Zwar konnten Gegner den Zug am Donnerstag in Magdeburg und bei Ludwigslust kurz stoppen, aber sowohl das Großaufgebot der Polizei als auch die widrigen Witterungsverhältnisse bremsten den Protest doch erheblich. Schneefälle und eisige Temperaturen forderten den 10.000 Beamten, so die Informationen, alles ab. Insgesamt waren die Proteste mit wenigen hundert Teilnehmern aber eher ruhig ausgefallen. Bei dem letzten Castor-Transport im November nach Gorleben hatten dagegen zehntausende Menschen demonstriert, darunter auch namhafte Politiker.

Wieder heftige Kritik

Dirk Seifert von Robin Wood sagte: "Solche Transporte quer durch das Land zeigen, dass es in Deutschland kein plausibles Konzept zur Verwahrung der radioaktiven Hinterlassenschaften gibt.“ Ähnliches äußerten auch die Atomkraftgegner, die den Zug am Morgen bei Ludwigslust für 15 Minuten gestoppt hatten. Der Sprecher des Informationsnetzwerks contrAtom, Bernd Ebeling, fasste zusammen: "Der Protest richtete sich in erster Linie gegen die ungelöste Atommüllentsorgung. Seit 45 Jahren wird in Deutschland Atomstrom produziert, ohne dass klar ist, was mit den Abfällen passiert."

Ebenfalls für Unmut sorgte die Tatsache, dass im Zwischenlager Nord nun radioaktiver Müll aus den westdeutschen Anlagen gelagert wird.

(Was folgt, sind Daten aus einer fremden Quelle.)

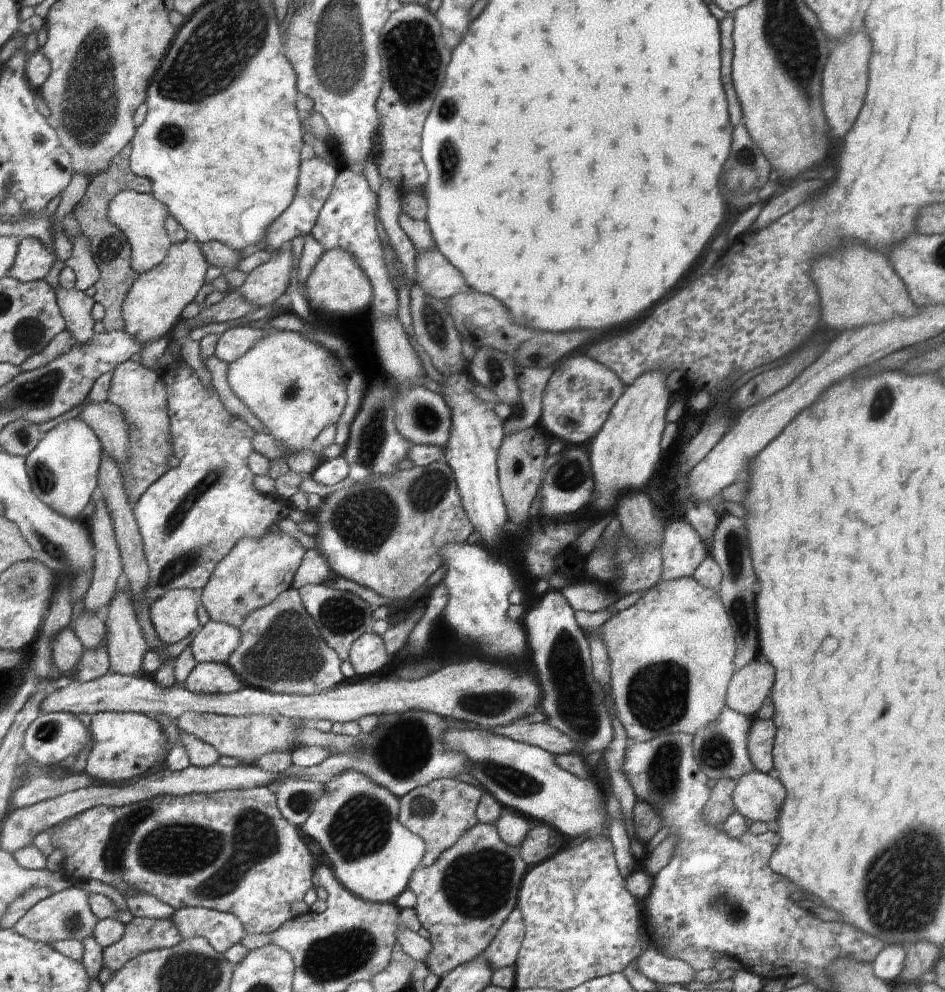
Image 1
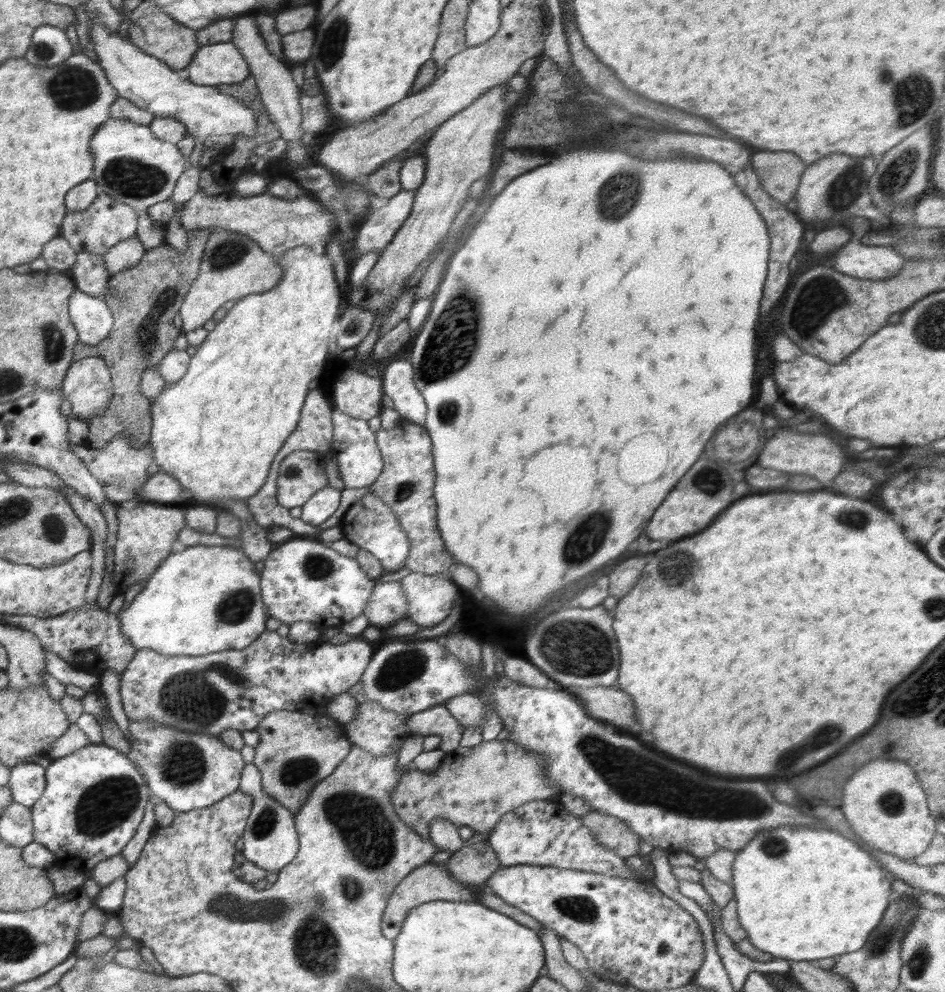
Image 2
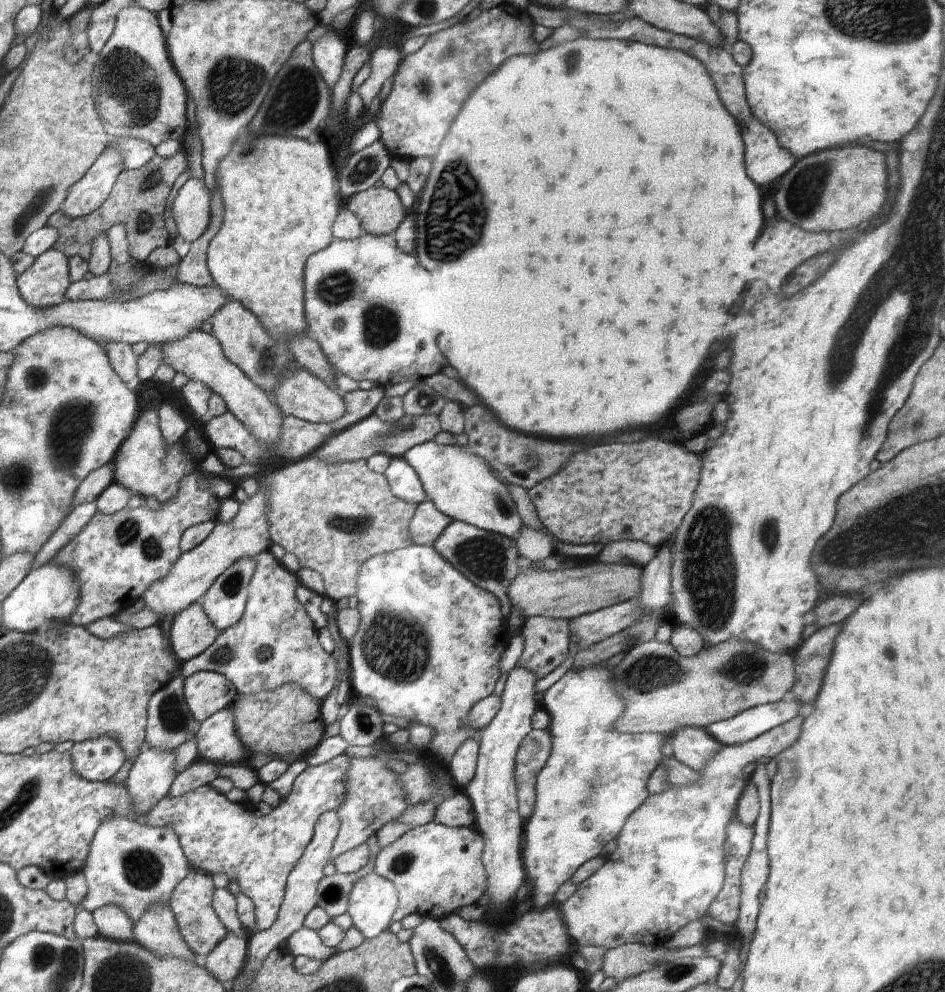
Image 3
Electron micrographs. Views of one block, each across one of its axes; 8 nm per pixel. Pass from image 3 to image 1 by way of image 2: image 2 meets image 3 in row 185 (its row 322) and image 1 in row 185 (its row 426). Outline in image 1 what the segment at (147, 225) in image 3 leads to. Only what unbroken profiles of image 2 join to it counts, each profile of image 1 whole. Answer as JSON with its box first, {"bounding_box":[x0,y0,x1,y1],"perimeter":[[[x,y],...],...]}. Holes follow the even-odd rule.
{"bounding_box":[73,148,151,332],"perimeter":[[[128,148],[116,156],[112,162],[112,168],[107,168],[108,172],[102,171],[94,175],[87,186],[82,200],[73,208],[75,217],[79,220],[81,231],[91,242],[91,253],[94,262],[99,268],[100,278],[95,282],[94,288],[97,289],[93,296],[95,302],[100,302],[104,307],[103,326],[106,332],[122,331],[126,328],[123,320],[123,300],[127,298],[127,292],[134,286],[134,282],[139,275],[131,264],[131,243],[128,237],[114,223],[108,220],[107,208],[111,198],[124,189],[132,189],[139,193],[150,193],[151,182],[147,177],[140,177],[130,165],[131,151]]]}

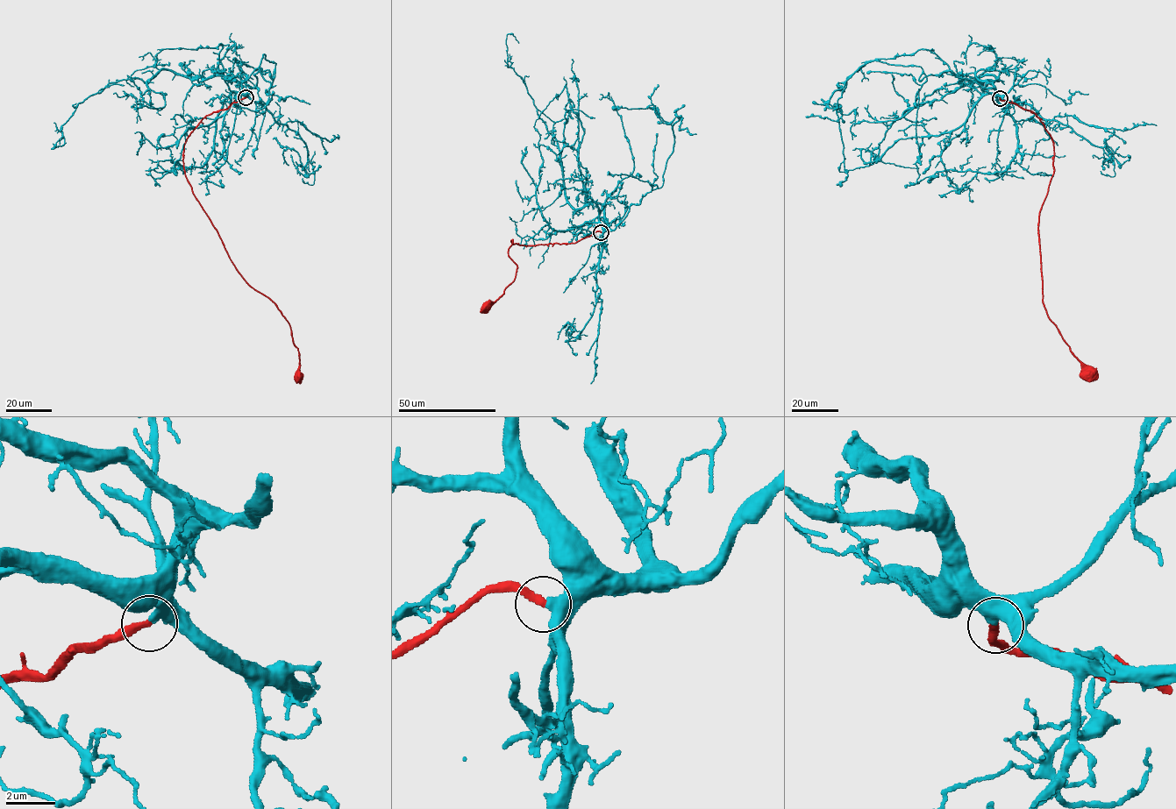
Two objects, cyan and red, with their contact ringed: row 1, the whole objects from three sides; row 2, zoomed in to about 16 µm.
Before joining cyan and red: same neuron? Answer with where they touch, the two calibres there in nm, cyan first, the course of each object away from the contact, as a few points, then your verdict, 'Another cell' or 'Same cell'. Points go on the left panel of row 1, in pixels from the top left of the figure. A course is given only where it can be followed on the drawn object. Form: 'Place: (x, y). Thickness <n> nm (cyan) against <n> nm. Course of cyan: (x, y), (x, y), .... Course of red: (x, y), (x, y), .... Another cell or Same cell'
Place: (245, 97). Thickness 500 nm (cyan) against 280 nm. Course of cyan: (245, 97), (248, 86), (223, 75), (160, 70), (79, 102), (61, 126), (63, 145), (51, 148), (63, 137). Course of red: (245, 97), (203, 117), (184, 146), (183, 171), (236, 271), (276, 306), (288, 322), (299, 356), (296, 376). Same cell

Ursprünglich war es nämlich für die beiden stillgelegten ostdeutschen Atomkraftwerke gebaut worden. Mecklenburg-Vorpommerns Regierungschef Erwin Sellering (SPD) betonte im NDR: "Wir sind bereit, Atommüll aus Lubmin und Rheinsberg aufzunehmen, aber bitte nicht aus ganz Deutschland.“ Das Land hat darauf aber keinen Einfluss, da das Zwischenlager, ebenso wie der Müll, dem Bund gehört.